Saved data entries:
▽

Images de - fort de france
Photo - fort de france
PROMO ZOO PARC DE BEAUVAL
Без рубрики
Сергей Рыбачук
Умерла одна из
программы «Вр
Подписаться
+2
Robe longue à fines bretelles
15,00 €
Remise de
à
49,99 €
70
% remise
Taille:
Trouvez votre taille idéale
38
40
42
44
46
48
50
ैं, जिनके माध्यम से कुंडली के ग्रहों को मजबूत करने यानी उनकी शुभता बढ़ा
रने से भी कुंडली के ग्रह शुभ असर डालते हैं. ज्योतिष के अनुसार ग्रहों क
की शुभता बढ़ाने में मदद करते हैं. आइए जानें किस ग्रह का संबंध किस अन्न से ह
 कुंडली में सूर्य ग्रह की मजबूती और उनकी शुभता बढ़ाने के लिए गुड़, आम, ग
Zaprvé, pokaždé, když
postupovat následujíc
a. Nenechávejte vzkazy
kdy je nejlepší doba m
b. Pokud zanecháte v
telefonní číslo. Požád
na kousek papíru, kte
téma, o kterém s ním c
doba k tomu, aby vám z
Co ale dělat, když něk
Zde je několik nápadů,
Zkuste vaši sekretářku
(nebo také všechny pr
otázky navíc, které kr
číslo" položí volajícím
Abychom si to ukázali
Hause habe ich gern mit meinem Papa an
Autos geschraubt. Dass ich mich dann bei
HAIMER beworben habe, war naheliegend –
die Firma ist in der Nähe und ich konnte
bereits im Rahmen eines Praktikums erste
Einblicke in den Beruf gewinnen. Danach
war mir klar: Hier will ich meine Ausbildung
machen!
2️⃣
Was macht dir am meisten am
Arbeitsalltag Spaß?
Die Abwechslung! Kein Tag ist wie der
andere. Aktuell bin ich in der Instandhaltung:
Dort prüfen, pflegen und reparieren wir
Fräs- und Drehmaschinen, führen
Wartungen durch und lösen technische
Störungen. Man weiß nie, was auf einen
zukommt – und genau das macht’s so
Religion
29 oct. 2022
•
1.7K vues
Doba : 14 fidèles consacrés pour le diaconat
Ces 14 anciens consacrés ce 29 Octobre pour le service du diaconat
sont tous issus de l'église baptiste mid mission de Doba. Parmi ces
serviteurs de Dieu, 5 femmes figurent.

△

■ Goal of the exercise:
Set down exactly, and only, the lines from the one with "sont tous issus" to the final line of the data.

■ Answer section:
sont tous issus de l'église baptiste mid mission de Doba. Parmi ces
serviteurs de Dieu, 5 femmes figurent.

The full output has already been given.